The company registration for Nadao Bangkok had its name changed to Tada Entertainment Co., Ltd. on 29 September 2022. On 1 February 2023, Songyos announced the company's relaunch in the idol artist management business, together with subsidiary labels ILY LAB and SONRAY MUSIC, which would cover female and male artists, respectively. The company also introduced MXFRUIT, a five-member female group, and 789 Survival, a reality music competition "survival" show, which would determine the line-up of its first male group.

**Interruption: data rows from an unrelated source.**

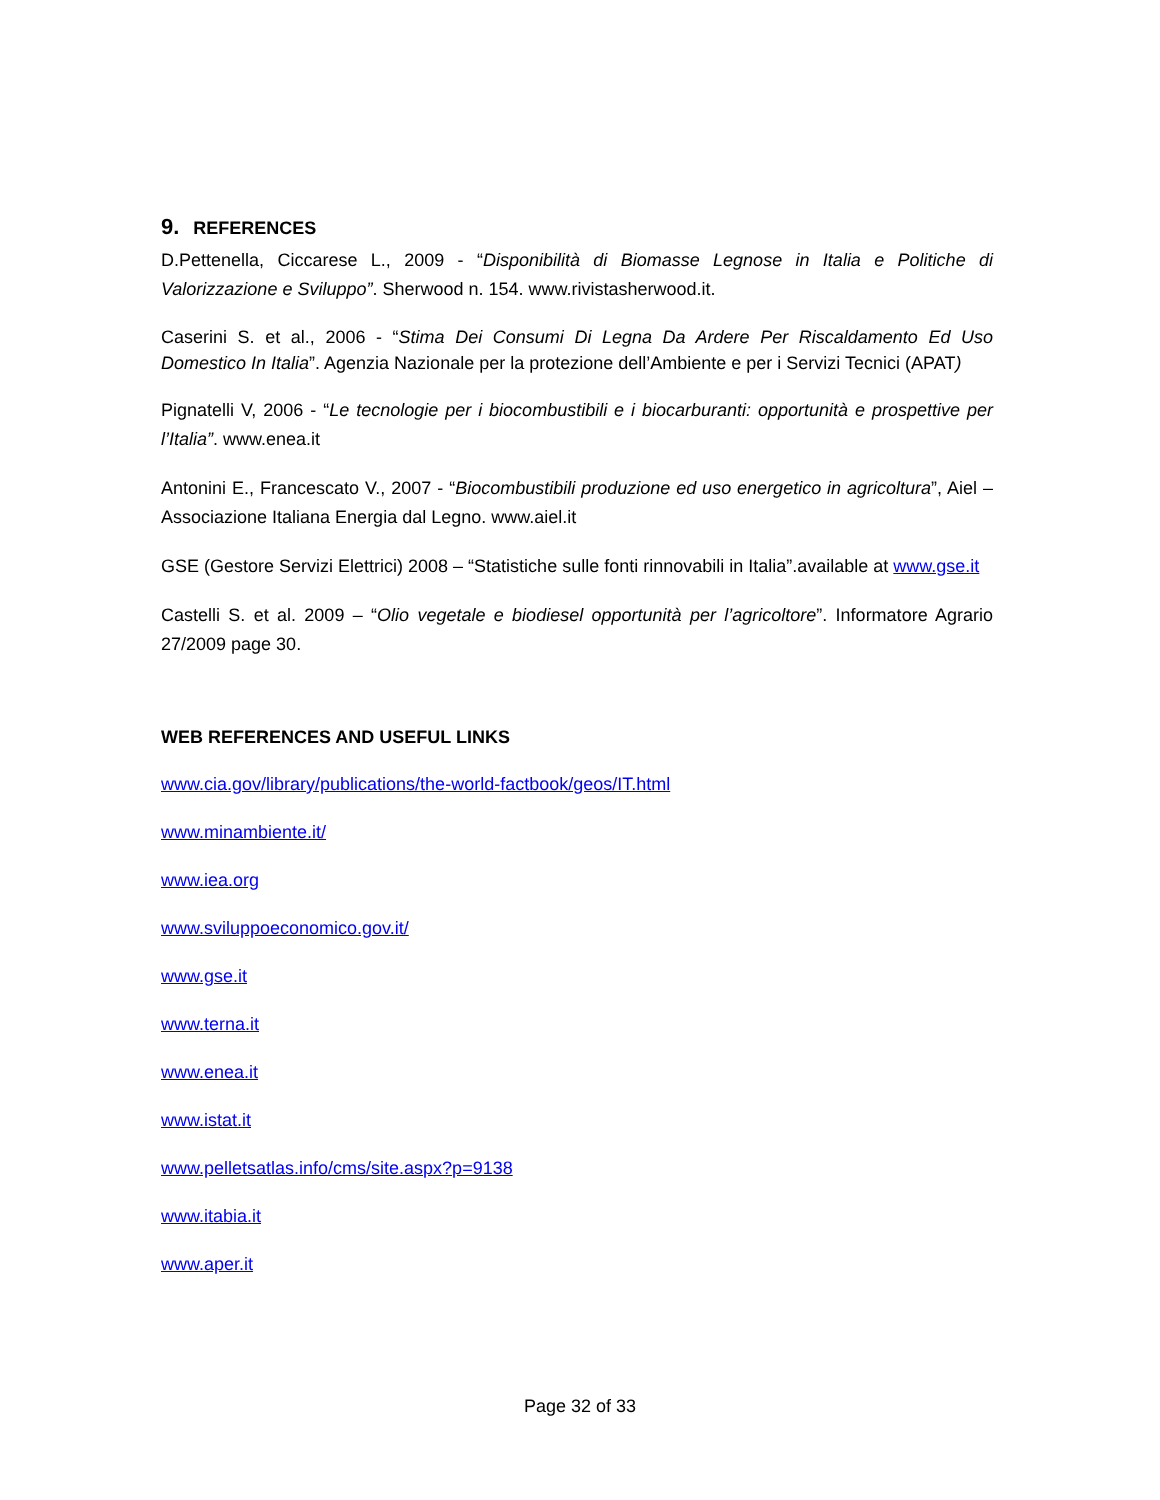9. REFERENCES
D.Pettenella, Ciccarese L., 2009 - “Disponibilità di Biomasse Legnose in Italia e Politiche di Valorizzazione e Sviluppo”. Sherwood n. 154. www.rivistasherwood.it.
Caserini S. et al., 2006 - “Stima Dei Consumi Di Legna Da Ardere Per Riscaldamento Ed Uso Domestico In Italia”. Agenzia Nazionale per la protezione dell’Ambiente e per i Servizi Tecnici (APAT)
Pignatelli V, 2006 - “Le tecnologie per i biocombustibili e i biocarburanti: opportunità e prospettive per l’Italia”. www.enea.it
Antonini E., Francescato V., 2007 - “Biocombustibili produzione ed uso energetico in agricoltura”, Aiel –Associazione Italiana Energia dal Legno. www.aiel.it
GSE (Gestore Servizi Elettrici) 2008 – “Statistiche sulle fonti rinnovabili in Italia”.available at www.gse.it
Castelli S. et al. 2009 – “Olio vegetale e biodiesel opportunità per l’agricoltore”. Informatore Agrario 27/2009 page 30.
WEB REFERENCES AND USEFUL LINKS
www.cia.gov/library/publications/the-world-factbook/geos/IT.html
www.minambiente.it/
www.iea.org
www.sviluppoeconomico.gov.it/
www.gse.it
www.terna.it
www.enea.it
www.istat.it
www.pelletsatlas.info/cms/site.aspx?p=9138
www.itabia.it
www.aper.it
Page 32 of 33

789 Survival was broadcast on One 31 from 26 May to 11 August 2023. It featured twenty-four contestants, with the twelve finalists forming the group BUS because of you i shine. Ten of the other contestants were later formed into the group DICE.

==Artists==
===MXFRUIT===
MXFRUIT was a female group with five members: Michaela Olivia Baker (Miquella), Prava Rattana (Oppapech), Skawduan Simons (Skawduan), Yatichapat Hanbenjapong (Knomjean) and Rochelle Labreze (Rochelle). They debuted on 8 March 2023 with the single "Strawberry Ice Cream". MXFRUIT disbanded on 31 December 2025

===BUS===

BUS because of you i shine is a male group with twelve members, formed from the finalists of 789 Survival. They are: Pasawee Sriarunotai (Alan), Kris Kanchanatip (Marckris), Pongpol Panyamit (Khunpol), Chuthiwat Jankane (Heart), Jinwook Kim (Jinwook), Chayanon Phakthin (Thai), Nattakit Chaemdara (Nex), Tatchai Limpanyakul (Phutatchai), Dechawat Pondechaphiphat (Copper), Ashirakorn Suvitayasatian (AA), T Boonsermsuwong (Jungt), and Wasupon Pornpananurak (Peemwasu). They debuted with the eponymous single "Because of You, I Shine" on 6 December 2023.

===DICE===
DICE is a male group with ten members, formed from the remaining contestants of 789 Survival. They are: Thanakrit Yingwattanakul (Min), Alexander Buckland (Alex), Kansopon Wirunnithiphon (Jay), Wachirakon Raksasuwan (Apo), Akira Kim (Jisang), Aphinat Piamkunvanich (Obo), Chayapol Khieoiem (Cheese), Maddoc Rees Davies (Maddoc), Sippavitch Pongwachirint (Otto), and Tannanat Sittipankul (Frame). They debuted on 19 March 2024 with the single "Mona Lisa".